### Extrait du document
################

Une autre raison nous poussait à l'admiration de Raymond, son service militaire en Guyane française dont il nous ramenait des récits merveilleux.
Enfin, nous aimions sa façon de voir les choses, et d'agir, avec un détachement qui cachait souvent une sensibilité exacerbée.

22 mars 2006

LE SOUVENIR DES VIVANTS (6)

Pour assurer la solidité de l’ensemble, les angles droits de la croix avaient été brisés ce qui allait conférer à l’ouvrage une spécificité que les exégètes familiaux qualifieraient plus tard de profondément mystique.

Des années après ces événements, je m’interroge sur l’enthousiasme mâtiné d’abnégation dont ils avaient témoigné pour fabriquer cette croix dont des photos prises en 1970 témoignent à la fois de la solidité et certainement du respect interrogatif que la construction aux angles brisés avaient du susciter chez les pilleurs de tombes.

Un autre personnage hante sans cesse ces visites au cimetière, ma tante Lucia, veuve de son mari Eugène, frappée par la naissance d’une fille handicapée, Marie-Rose, disparue après quelques années de vie seulement.
Il était fréquent que je l’accompagne dans ce que je considérais comme des promenades tant ces quelques minutes d’intimité avec elle le long du chemin qui menait du village au cimetière, nous permettaient d’évoquer, comme deux vieux amis, les souvenirs familiaux qui nous étaient communs.
C’est notamment au cours de ces échanges qu’elle évoquait l’enfance de mon père après la disparition de sa mère naturelle, et les brimades que la Tia Rosa, la Tcha tcha Rosa, leur imposait.
Elle, la petite, s’interposait souvent pour, par son attitude bravache, attirer les colères de la nouvelle femme de mon grand père et ainsi en mettre à l’abri le petit José, pourtant de trois ans son aîné, qu’elle considérait comme fragile.
Elle nous comparait souvent, nous ses neveux, qu’elle adorait véritablement, à notre père enfant, des êtres trop bons et trop idéalistes pour être livrés à eux mêmes dans une société hostile par nature.
Cette femme, toujours prête à rire, toujours prête à donner, insouciante au possible, avait trouvé après les malheurs qui l’avaient meurtris, un moyen de résister, être proche des enfants au point de leur ressembler.

################

### Activités
[A] Dans l'extrait, quel est le prénom de la fille handicapée de la tante Lucia ?
[B] Recopiez, s'il vous plaît, le passage de l'extrait situé entre « Une autre raison » et « DES VIVANTS (6) », bornes comprises.

Enregistrements extraits
################

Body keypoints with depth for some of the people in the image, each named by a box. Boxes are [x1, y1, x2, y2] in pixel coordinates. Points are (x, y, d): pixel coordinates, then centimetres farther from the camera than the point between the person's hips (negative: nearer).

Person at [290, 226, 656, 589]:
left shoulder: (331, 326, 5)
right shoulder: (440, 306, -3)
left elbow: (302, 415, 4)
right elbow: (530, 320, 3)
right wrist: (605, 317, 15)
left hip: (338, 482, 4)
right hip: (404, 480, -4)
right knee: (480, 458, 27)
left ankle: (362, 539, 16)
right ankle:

################

### Réponses par tâche
[A] Marie-Rose.

[B]
Une autre raison nous poussait à l'admiration de Raymond, son service militaire en Guyane française dont il nous ramenait des récits merveilleux.
Enfin, nous aimions sa façon de voir les choses, et d'agir, avec un détachement qui cachait souvent une sensibilité exacerbée.

22 mars 2006

LE SOUVENIR DES VIVANTS (6)